大型语言模型（LLM）因其人类水平的准确性而受到广泛关注。现有的研究大多集中在提高准确性或测试准确性的鲁棒性上，而 LLM 的计算效率却出人意料地很少受到关注，而计算效率往往因庞大的生成需求和实时性要求而至关重要。在本文中，我们首次尝试了解和测试最先进 LLM 潜在的计算效率鲁棒性。通过分析 20,543 个可公开访问的 LLM 的工作机制和实现，我们观察到了 LLM 的一个基本特性，它可以被恶意操纵，从而显著降低计算效率。我们有趣的发现是，输出长度而非输入决定了 LLM 的计算效率，其中输出长度取决于两个因素：一个通常足够大但却很悲观的预设阈值（控制最大迭代次数）和一个运行时生成的句末标记（EOS）。我们的主要动机是生成能够充分延迟 EOS 生成的测试输入，这样 LLM 就必须经过足够多的迭代才能满足预先配置的阈值。我们提出的 LLMEffiChecker 可以在白盒和黑盒环境下工作。在白箱环境下，LLMEffiChecker 开发了一种梯度引导技术，可在字符级、标记级和结构级搜索最小且不易察觉的扰动。在黑盒方案中，LLMEffiChecker 采用基于因果推理的方法来查找关键标记，并同样对它们应用三个不易察觉的扰动级别。白盒和黑盒设置都能有效延迟 EOS 的出现，迫使这些输入达到自然无法达到的阈值。为了证明 LLMEffiChecker 的有效性，我们对九个公开的 LLM 进行了系统评估：谷歌 T5、AllenAI WMT14、赫尔辛基-NLP 翻译器、Facebook FairSeq、UNICAMP-DL 翻译器、MarianMT、谷歌 FLAN-T5、MBZUAI LaMini-GPT 和 Salesforce CodeGen。实验结果表明，LLMEffiChecker 只需扰动输入句子中的一个字符或标记，就能将 LLM 的响应延迟和能耗平均分别提高 325% 至 3244%，以及 344% 至 3616%。我们的案例研究表明，LLMEffiChecker 生成的输入会严重影响实际移动设备的电池电量（即耗电量是正常输入的 30 倍以上）。

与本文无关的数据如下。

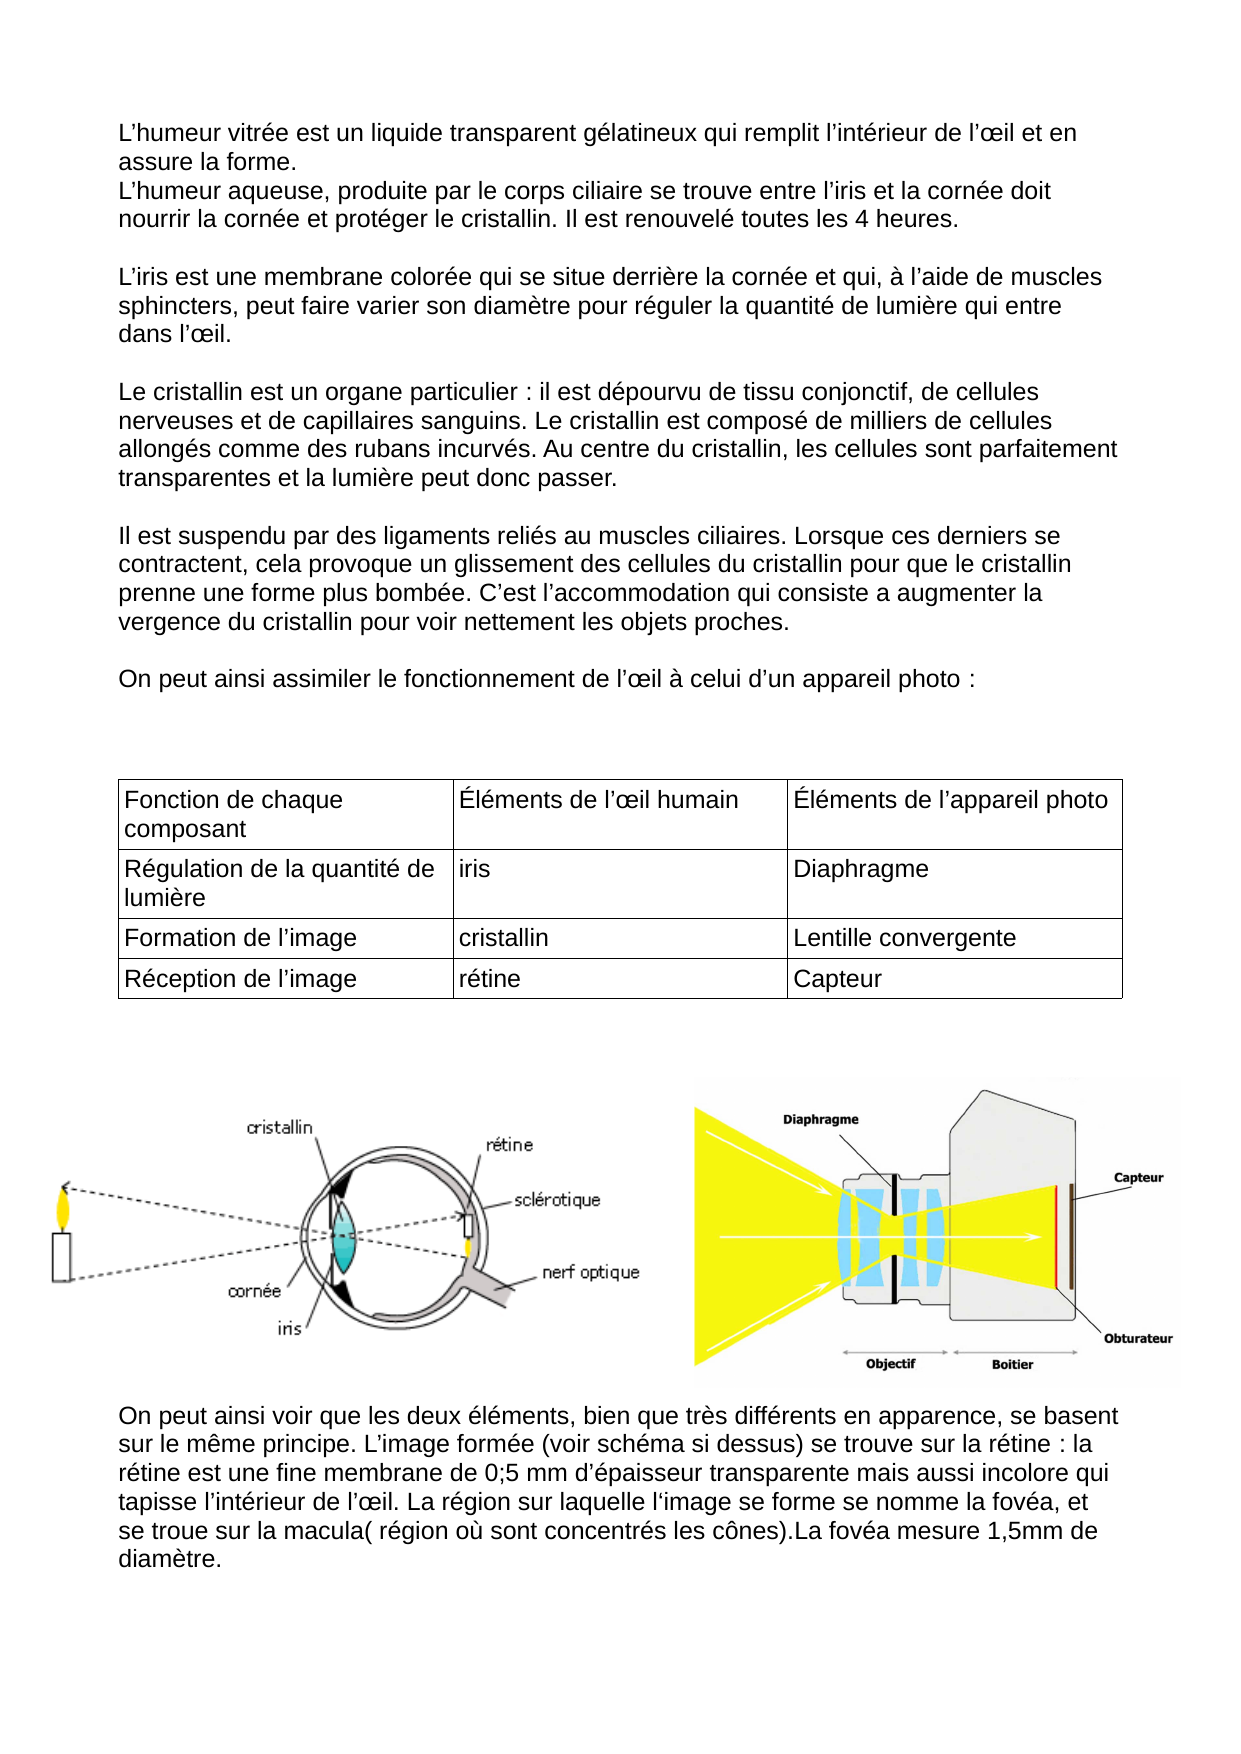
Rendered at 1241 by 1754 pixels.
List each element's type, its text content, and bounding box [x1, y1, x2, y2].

text L’humeur aqueuse, produite par le corps ciliaire se trouve entre l’iris et la cornée doit nourrir la cornée et protéger le cristallin. Il est renouvelé toutes les 4 heures. [118, 176, 1122, 233]
table_header Éléments de l’appareil photo [788, 780, 1122, 848]
table_cell rétine [454, 959, 787, 998]
table_header Éléments de l’œil humain [454, 780, 787, 848]
table_cell Régulation de la quantité de lumière [119, 850, 453, 917]
table_header Fonction de chaque composant [119, 780, 453, 848]
table_cell Lentille convergente [788, 919, 1122, 958]
picture [694, 1077, 1182, 1388]
text On peut ainsi voir que les deux éléments, bien que très différents en apparence, se basent sur le même principe. L’image formée (voir schéma si dessus) se trouve sur la rétine : la rétine est une fine membrane de 0;5 mm d’épaisseur transparente mais aussi incolore qui tapisse l’intérieur de l’œil. La région sur laquelle l‘image se forme se nomme la fovéa, et se troue sur la macula( région où sont concentrés les cônes).La fovéa mesure 1,5mm de diamètre. [118, 1401, 1122, 1573]
text L’iris est une membrane colorée qui se situe derrière la cornée et qui, à l’aide de muscles sphincters, peut faire varier son diamètre pour réguler la quantité de lumière qui entre dans l’œil. [118, 262, 1122, 348]
picture [46, 1112, 644, 1343]
text Il est suspendu par des ligaments reliés au muscles ciliaires. Lorsque ces derniers se contractent, cela provoque un glissement des cellules du cristallin pour que le cristallin prenne une forme plus bombée. C’est l’accommodation qui consiste a augmenter la vergence du cristallin pour voir nettement les objets proches. [118, 521, 1122, 636]
table_cell Diaphragme [788, 850, 1122, 917]
table_cell iris [454, 850, 787, 917]
table_cell Capteur [788, 959, 1122, 998]
table_cell cristallin [454, 919, 787, 958]
table_cell Réception de l’image [119, 959, 453, 998]
text On peut ainsi assimiler le fonctionnement de l’œil à celui d’un appareil photo : [118, 664, 1122, 693]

本文章由计算机程序翻译，如有差异，请以英文原文为准。

求助全文

约1分钟内获得全文去求助

来源期刊

ACM Transactions on Software Engineering and Methodology 工程技术-计算机：软件工程

CiteScore

6.30

自引率

4.50%

发文量

164

审稿时长

>12 weeks

期刊介绍： Designing and building a large, complex software system is a tremendous challenge. ACM Transactions on Software Engineering and Methodology (TOSEM) publishes papers on all aspects of that challenge: specification, design, development and maintenance. It covers tools and methodologies, languages, data structures, and algorithms. TOSEM also reports on successful efforts, noting practical lessons that can be scaled and transferred to other projects, and often looks at applications of innovative technologies. The tone is scholarly but readable; the content is worthy of study; the presentation is effective.